Transcribed page contents

────

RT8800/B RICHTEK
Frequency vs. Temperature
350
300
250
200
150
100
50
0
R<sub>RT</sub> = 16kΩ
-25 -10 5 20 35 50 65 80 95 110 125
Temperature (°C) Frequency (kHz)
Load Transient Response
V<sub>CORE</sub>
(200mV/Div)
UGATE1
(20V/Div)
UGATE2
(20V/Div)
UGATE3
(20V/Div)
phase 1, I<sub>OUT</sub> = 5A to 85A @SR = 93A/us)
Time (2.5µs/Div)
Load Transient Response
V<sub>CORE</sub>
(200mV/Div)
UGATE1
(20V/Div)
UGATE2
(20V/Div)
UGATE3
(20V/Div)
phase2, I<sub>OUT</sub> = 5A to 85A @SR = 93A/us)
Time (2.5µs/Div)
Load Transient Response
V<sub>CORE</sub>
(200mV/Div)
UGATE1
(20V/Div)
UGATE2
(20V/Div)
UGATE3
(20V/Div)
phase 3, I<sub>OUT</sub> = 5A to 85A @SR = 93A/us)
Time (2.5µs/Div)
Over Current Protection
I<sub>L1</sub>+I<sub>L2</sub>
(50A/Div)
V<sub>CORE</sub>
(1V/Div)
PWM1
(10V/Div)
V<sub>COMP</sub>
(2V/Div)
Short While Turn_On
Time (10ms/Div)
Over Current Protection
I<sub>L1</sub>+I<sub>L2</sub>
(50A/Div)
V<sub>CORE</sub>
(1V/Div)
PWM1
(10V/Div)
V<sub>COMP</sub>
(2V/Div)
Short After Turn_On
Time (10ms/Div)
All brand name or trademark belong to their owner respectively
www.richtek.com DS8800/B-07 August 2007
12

────

## [Work to complete]
Each line above must be reproduced exactly as it stands.

## [Result of this task]
RT8800/B RICHTEK
Frequency vs. Temperature
350
300
250
200
150
100
50
0
R<sub>RT</sub> = 16kΩ
-25 -10 5 20 35 50 65 80 95 110 125
Temperature (°C) Frequency (kHz)
Load Transient Response
V<sub>CORE</sub>
(200mV/Div)
UGATE1
(20V/Div)
UGATE2
(20V/Div)
UGATE3
(20V/Div)
phase 1, I<sub>OUT</sub> = 5A to 85A @SR = 93A/us)
Time (2.5µs/Div)
Load Transient Response
V<sub>CORE</sub>
(200mV/Div)
UGATE1
(20V/Div)
UGATE2
(20V/Div)
UGATE3
(20V/Div)
phase2, I<sub>OUT</sub> = 5A to 85A @SR = 93A/us)
Time (2.5µs/Div)
Load Transient Response
V<sub>CORE</sub>
(200mV/Div)
UGATE1
(20V/Div)
UGATE2
(20V/Div)
UGATE3
(20V/Div)
phase 3, I<sub>OUT</sub> = 5A to 85A @SR = 93A/us)
Time (2.5µs/Div)
Over Current Protection
I<sub>L1</sub>+I<sub>L2</sub>
(50A/Div)
V<sub>CORE</sub>
(1V/Div)
PWM1
(10V/Div)
V<sub>COMP</sub>
(2V/Div)
Short While Turn_On
Time (10ms/Div)
Over Current Protection
I<sub>L1</sub>+I<sub>L2</sub>
(50A/Div)
V<sub>CORE</sub>
(1V/Div)
PWM1
(10V/Div)
V<sub>COMP</sub>
(2V/Div)
Short After Turn_On
Time (10ms/Div)
All brand name or trademark belong to their owner respectively
www.richtek.com DS8800/B-07 August 2007
12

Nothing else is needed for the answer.